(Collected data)

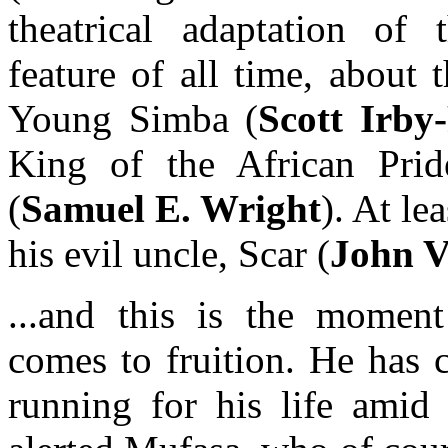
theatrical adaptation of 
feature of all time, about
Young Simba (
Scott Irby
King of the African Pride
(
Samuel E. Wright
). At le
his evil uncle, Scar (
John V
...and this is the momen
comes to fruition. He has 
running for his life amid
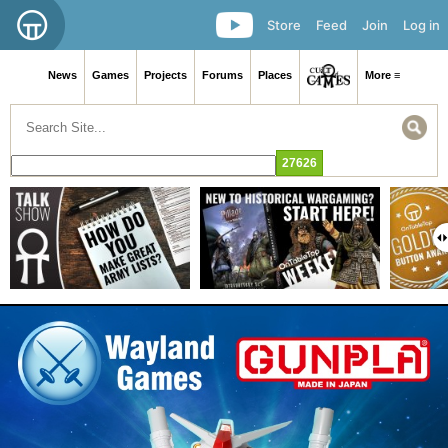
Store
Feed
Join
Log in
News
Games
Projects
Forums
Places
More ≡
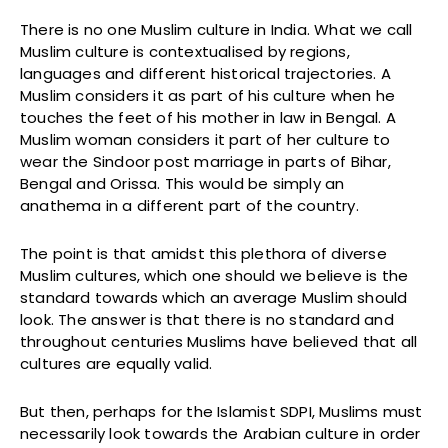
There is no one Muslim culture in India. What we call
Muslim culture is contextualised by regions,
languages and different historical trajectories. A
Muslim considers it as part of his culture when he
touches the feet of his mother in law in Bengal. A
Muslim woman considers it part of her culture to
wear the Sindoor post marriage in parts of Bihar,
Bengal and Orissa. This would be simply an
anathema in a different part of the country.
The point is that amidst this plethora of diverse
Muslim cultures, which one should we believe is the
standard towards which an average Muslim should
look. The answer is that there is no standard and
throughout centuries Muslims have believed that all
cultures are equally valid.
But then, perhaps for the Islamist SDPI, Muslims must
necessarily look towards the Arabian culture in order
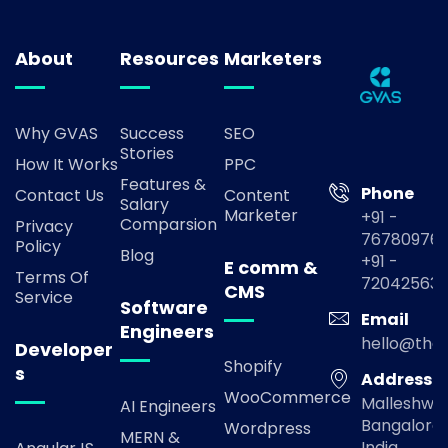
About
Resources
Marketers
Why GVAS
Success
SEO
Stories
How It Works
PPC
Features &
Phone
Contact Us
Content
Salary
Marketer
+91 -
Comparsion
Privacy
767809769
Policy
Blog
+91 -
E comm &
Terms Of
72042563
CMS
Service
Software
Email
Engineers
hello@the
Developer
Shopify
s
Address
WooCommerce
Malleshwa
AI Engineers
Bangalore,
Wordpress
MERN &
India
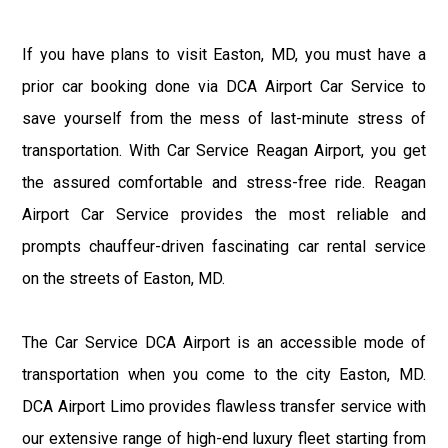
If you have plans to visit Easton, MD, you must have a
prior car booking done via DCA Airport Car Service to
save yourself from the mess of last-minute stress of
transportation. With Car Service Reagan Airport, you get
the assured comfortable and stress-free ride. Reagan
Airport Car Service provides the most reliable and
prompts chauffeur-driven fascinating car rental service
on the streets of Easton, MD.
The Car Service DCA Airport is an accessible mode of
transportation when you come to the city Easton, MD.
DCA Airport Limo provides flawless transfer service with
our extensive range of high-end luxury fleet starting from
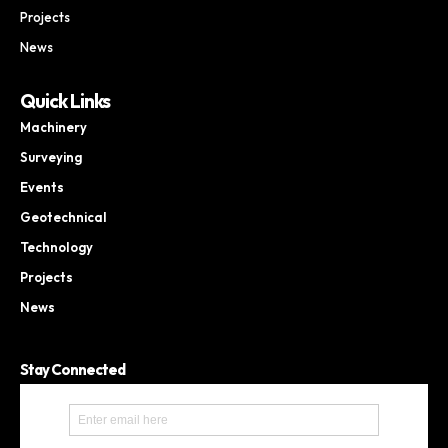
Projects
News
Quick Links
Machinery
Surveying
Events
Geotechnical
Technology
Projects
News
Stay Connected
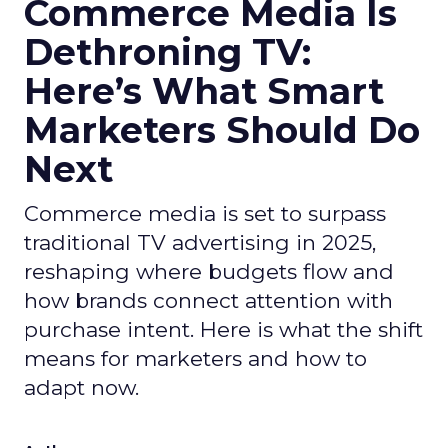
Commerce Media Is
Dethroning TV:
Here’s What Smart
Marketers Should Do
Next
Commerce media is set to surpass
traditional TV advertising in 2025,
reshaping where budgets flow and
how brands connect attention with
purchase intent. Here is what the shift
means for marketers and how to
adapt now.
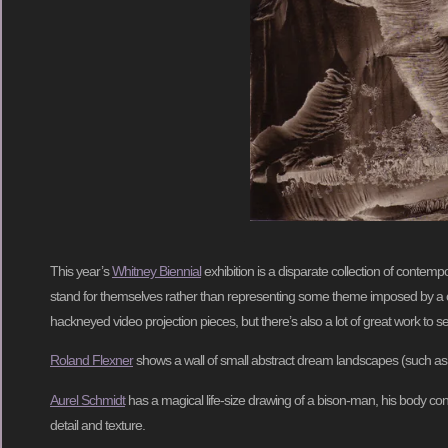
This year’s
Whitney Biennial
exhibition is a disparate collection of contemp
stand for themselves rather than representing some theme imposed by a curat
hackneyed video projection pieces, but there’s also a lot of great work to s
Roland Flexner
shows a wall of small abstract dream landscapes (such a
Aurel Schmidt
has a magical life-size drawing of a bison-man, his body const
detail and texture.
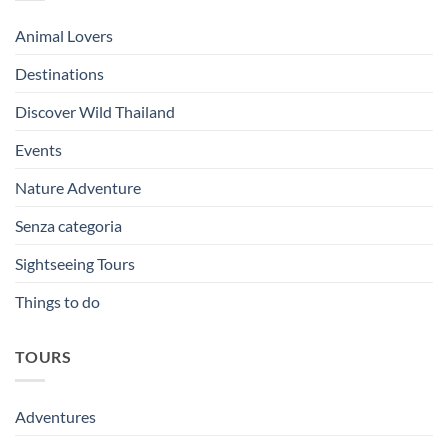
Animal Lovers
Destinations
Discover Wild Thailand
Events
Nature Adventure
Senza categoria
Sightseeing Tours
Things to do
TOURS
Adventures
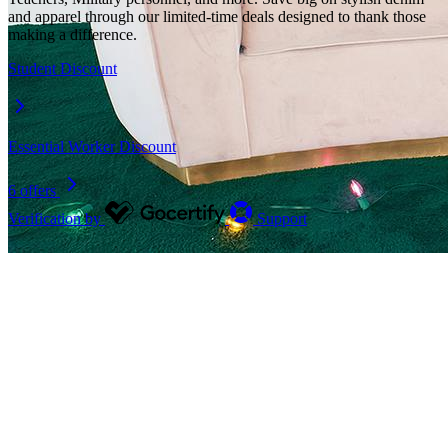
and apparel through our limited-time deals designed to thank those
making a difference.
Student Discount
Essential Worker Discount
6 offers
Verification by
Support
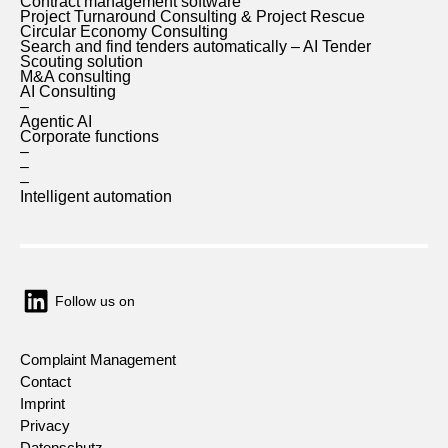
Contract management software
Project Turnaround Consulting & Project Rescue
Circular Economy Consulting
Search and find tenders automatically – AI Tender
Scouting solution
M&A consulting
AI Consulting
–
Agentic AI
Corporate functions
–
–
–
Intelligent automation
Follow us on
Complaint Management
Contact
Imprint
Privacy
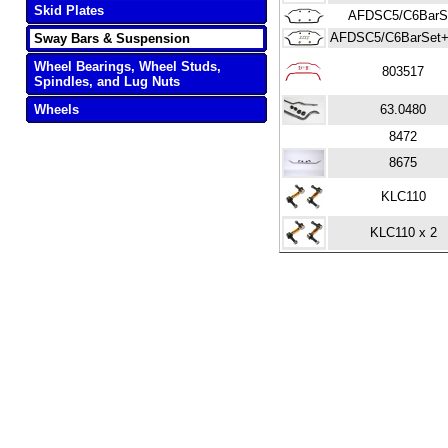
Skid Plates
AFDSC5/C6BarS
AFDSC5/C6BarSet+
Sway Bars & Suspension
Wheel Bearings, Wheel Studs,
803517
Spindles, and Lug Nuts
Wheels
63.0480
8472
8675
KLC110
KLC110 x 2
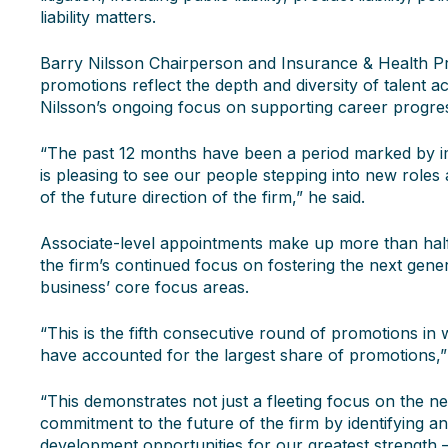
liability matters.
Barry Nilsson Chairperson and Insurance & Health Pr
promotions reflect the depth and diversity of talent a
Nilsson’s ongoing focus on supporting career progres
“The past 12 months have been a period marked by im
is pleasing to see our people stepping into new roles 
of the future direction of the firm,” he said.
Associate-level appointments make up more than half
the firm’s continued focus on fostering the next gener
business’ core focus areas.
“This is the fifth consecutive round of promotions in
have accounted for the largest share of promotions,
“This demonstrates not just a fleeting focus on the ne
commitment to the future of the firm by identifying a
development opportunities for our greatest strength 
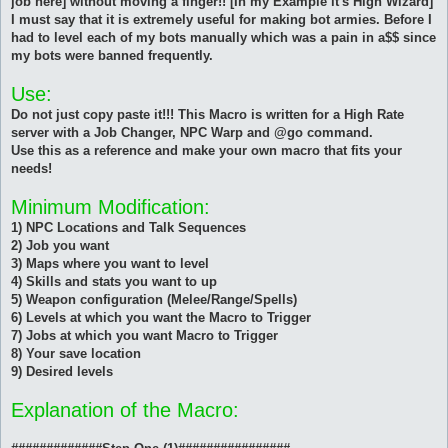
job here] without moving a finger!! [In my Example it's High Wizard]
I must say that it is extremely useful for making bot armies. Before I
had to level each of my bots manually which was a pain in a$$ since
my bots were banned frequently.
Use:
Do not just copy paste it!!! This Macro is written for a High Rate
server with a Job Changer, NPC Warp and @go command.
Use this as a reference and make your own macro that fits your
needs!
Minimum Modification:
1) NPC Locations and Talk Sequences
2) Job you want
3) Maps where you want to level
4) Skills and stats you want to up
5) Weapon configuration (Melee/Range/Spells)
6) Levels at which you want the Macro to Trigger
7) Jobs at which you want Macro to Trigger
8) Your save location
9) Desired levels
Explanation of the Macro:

DIRECTIONS:
Rename "Sindoor" to "vermilion" everywhere in the lines above, leaving everything else unchanged. Reproduce the lines without the pictures.

COMPLETED EXERCISE:
theatrical adaptation of 
feature of all time, about
Young Simba (
Scott Irby
King of the African Pride
(
Samuel E. Wright
). At le
his evil uncle, Scar (
John V
...and this is the momen
comes to fruition. He has 
running for his life amid
Store
Feed
Join
Log in
News
Games
Projects
Forums
Places
More ≡
There is no one Muslim culture in India. What we call
Muslim culture is contextualised by regions,
languages and different historical trajectories. A
Muslim considers it as part of his culture when he
touches the feet of his mother in law in Bengal. A
Muslim woman considers it part of her culture to
wear the vermilion post marriage in parts of Bihar,
Bengal and Orissa. This would be simply an
anathema in a different part of the country.
The point is that amidst this plethora of diverse
Muslim cultures, which one should we believe is the
standard towards which an average Muslim should
look. The answer is that there is no standard and
throughout centuries Muslims have believed that all
cultures are equally valid.
But then, perhaps for the Islamist SDPI, Muslims must
necessarily look towards the Arabian culture in order
About
Resources
Marketers
Why GVAS
Success
SEO
Stories
How It Works
PPC
Features &
Phone
Contact Us
Content
Salary
Marketer
+91 -
Comparsion
Privacy
767809769
Policy
Blog
+91 -
E comm &
Terms Of
72042563
CMS
Service
Software
Email
Engineers
hello@the
Developer
Shopify
s
Address
WooCommerce
Malleshwa
AI Engineers
Bangalore,
Wordpress
MERN &
India
If you have plans to visit Easton, MD, you must have a
prior car booking done via DCA Airport Car Service to
save yourself from the mess of last-minute stress of
transportation. With Car Service Reagan Airport, you get
the assured comfortable and stress-free ride. Reagan
Airport Car Service provides the most reliable and
prompts chauffeur-driven fascinating car rental service
on the streets of Easton, MD.
The Car Service DCA Airport is an accessible mode of
transportation when you come to the city Easton, MD.
DCA Airport Limo provides flawless transfer service with
our extensive range of high-end luxury fleet starting from
Projects
News
Quick Links
Machinery
Surveying
Events
Geotechnical
Technology
Projects
News
Stay Connected
Commerce Media Is
Dethroning TV:
Here’s What Smart
Marketers Should Do
Next
Commerce media is set to surpass
traditional TV advertising in 2025,
reshaping where budgets flow and
how brands connect attention with
purchase intent. Here is what the shift
means for marketers and how to
adapt now.
This year’s
Whitney Biennial
exhibition is a disparate collection of contemp
stand for themselves rather than representing some theme imposed by a curat
hackneyed video projection pieces, but there’s also a lot of great work to s
Roland Flexner
shows a wall of small abstract dream landscapes (such a
Aurel Schmidt
has a magical life-size drawing of a bison-man, his body const
detail and texture.
Animal Lovers
Destinations
Discover Wild Thailand
Events
Nature Adventure
Senza categoria
Sightseeing Tours
Things to do
TOURS
Adventures
and apparel through our limited-time deals designed to thank those
making a difference.
Student Discount
Essential Worker Discount
6 offers
Verification by
Support
Contract management software
Project Turnaround Consulting & Project Rescue
Circular Economy Consulting
Search and find tenders automatically – AI Tender
Scouting solution
M&A consulting
AI Consulting
–
Agentic AI
Corporate functions
–
–
–
Intelligent automation
Follow us on
Complaint Management
Contact
Imprint
Privacy
Skid Plates
AFDSC5/C6BarS
AFDSC5/C6BarSet+
Sway Bars & Suspension
Wheel Bearings, Wheel Studs,
803517
Spindles, and Lug Nuts
Wheels
63.0480
8472
8675
KLC110
KLC110 x 2
liability matters.
Barry Nilsson Chairperson and Insurance & Health Pr
promotions reflect the depth and diversity of talent a
Nilsson’s ongoing focus on supporting career progres
“The past 12 months have been a period marked by im
is pleasing to see our people stepping into new roles 
of the future direction of the firm,” he said.
Associate-level appointments make up more than half
the firm’s continued focus on fostering the next gener
business’ core focus areas.
“This is the fifth consecutive round of promotions in
have accounted for the largest share of promotions,
“This demonstrates not just a fleeting focus on the ne
commitment to the future of the firm by identifying a
development opportunities for our greatest strength 
job here] without moving a finger!! [In my Example it's High Wizard]
I must say that it is extremely useful for making bot armies. Before I
had to level each of my bots manually which was a pain in a$$ since
my bots were banned frequently.
Use:
Do not just copy paste it!!! This Macro is written for a High Rate
server with a Job Changer, NPC Warp and @go command.
Use this as a reference and make your own macro that fits your
needs!
Minimum Modification:
1) NPC Locations and Talk Sequences
2) Job you want
3) Maps where you want to level
4) Skills and stats you want to up
5) Weapon configuration (Melee/Range/Spells)
6) Levels at which you want the Macro to Trigger
7) Jobs at which you want Macro to Trigger
8) Your save location
9) Desired levels
Explanation of the Macro:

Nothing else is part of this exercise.